После неудачи с Шиной он не возлагает особых надежд на леди с Балкан. Однако вскоре он вынужден признать, что рад ее появлению. Миссис Йокич, Марияна, по-видимому, интуитивно понимает, к чему он готов, а к чему – нет. Она обращается с ним не как с выжившим из ума старым идиотом, а как с человеком, ограниченным в движениях из-за травмы. Терпеливо, без детского сюсюканья она помогает ему при омовениях. Когда он говорит, что хочет, чтобы его оставили одного, она удаляется.

Он сидит, откинувшись назад; она разбинтовывает культю и проводит по ней пальцем.

– Хорошие швы, – говорит она. – Кто накладывал швы?

– Доктор Ханзен.

– Ханзен. Не знаю Ханзена. Но сделано хорошо. Хороший хирург. – Она оценивающе взвешивает культю на руке, словно это арбуз. – Хорошая работа.

Она намыливает культю и смывает мыло. От теплой воды культя розовеет и теперь уже меньше походит на обрубок – скорее на глубоководную рыбу; он отводит глаза.

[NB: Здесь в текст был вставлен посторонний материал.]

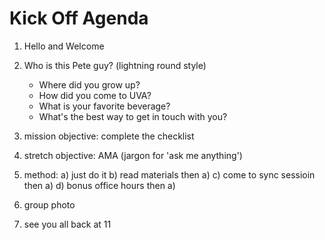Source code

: # Kick Off Agenda
1. Hello and Welcome
2. Who is this Pete guy?  (lightning round style)
    * Where did you grow up?
    * How did you come to UVA?
    * What is your favorite beverage?
    * What's the best way to get in touch with you?
3. mission objective: complete the checklist
4. stretch objective: AMA (jargon for 'ask me anything')

5. method: 
a) just do it
b) read materials then a)
c) come to sync sessioin then a)
d) bonus office hours then a)

6. group photo

7. see you all back at 11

– Вам часто приходится видеть плохую работу? – спрашивает он.

Она поджимает губы и разводит руки – жест, который напоминает ему о его матери.

«Может быть, – говорит этот жест, – как сказать».

– Вы часто видите… такое? – Он слегка дотрагивается пальцами до культи.

– Конечно.

Он отмечает про себя, что их беседа начисто лишена двойного смысла.

Про себя он не называет ее культей. Ему бы хотелось никак ее не называть, вообще о ней не думать, но это невозможно. Если он как-то ее и называет, то только le jambon[2]. Выказывая таким образом свое презрение, он держит хорошую дистанцию.

Он делит людей, с которыми поддерживает контакт, на два класса: те немногие, кто ее видел, и остальные, кто, к счастью, никогда ее не увидит. Как жаль, что Марияна так рано и так решительно попала в первый класс.

– Я все-таки не могу понять, почему нельзя было оставить колено, – жалуется он ей. – Ведь кость срастается. Даже если был поврежден сустав, они могли сделать попытку восстановить его. Если бы я знал, какая это большая разница – сохранить или потерять колено, то никогда не согласился бы. Но они мне ничего не сказали.

Марияна качает головой.

– Для этого потребовались бы очень сложные хирургические операции, – объясняет она. – Очень сложные. Потребовались бы целые годы – в больнице и дома. Знаете, когда пациенты старые, врачи не любят заниматься восстановлением. Только для молодых. Какой смысл? Да? Какой смысл?

Она относит его к старикам – к тем, которых нет смысла спасать (спасать коленный сустав, спасать жизнь. Интересно, думает он, а куда она относит себя – к молодым? к старым? к тем, кто не молод и не стар? к тем, кто никогда не состарится?).

Ему редко приходилось видеть, чтобы кто-нибудь настолько скрупулезно исполнял свои обязанности, как Марияна. Список, с которым она идет за покупками, он получает обратно с приколотыми к нему чеками, и возле каждого пункта поставлена галочка. Там, где что-то пришлось заменить, это помечено ее аккуратным почерком. Все, что она стряпает, всегда очень аппетитно.

Когда по телефону звонят друзья, чтобы узнать, как у него дела, он называет Марияну просто дневной сестрой.

«Я нанял очень квалифицированную дневную сестру, – говорит он. – Она еще и за покупками ходит, и стряпает».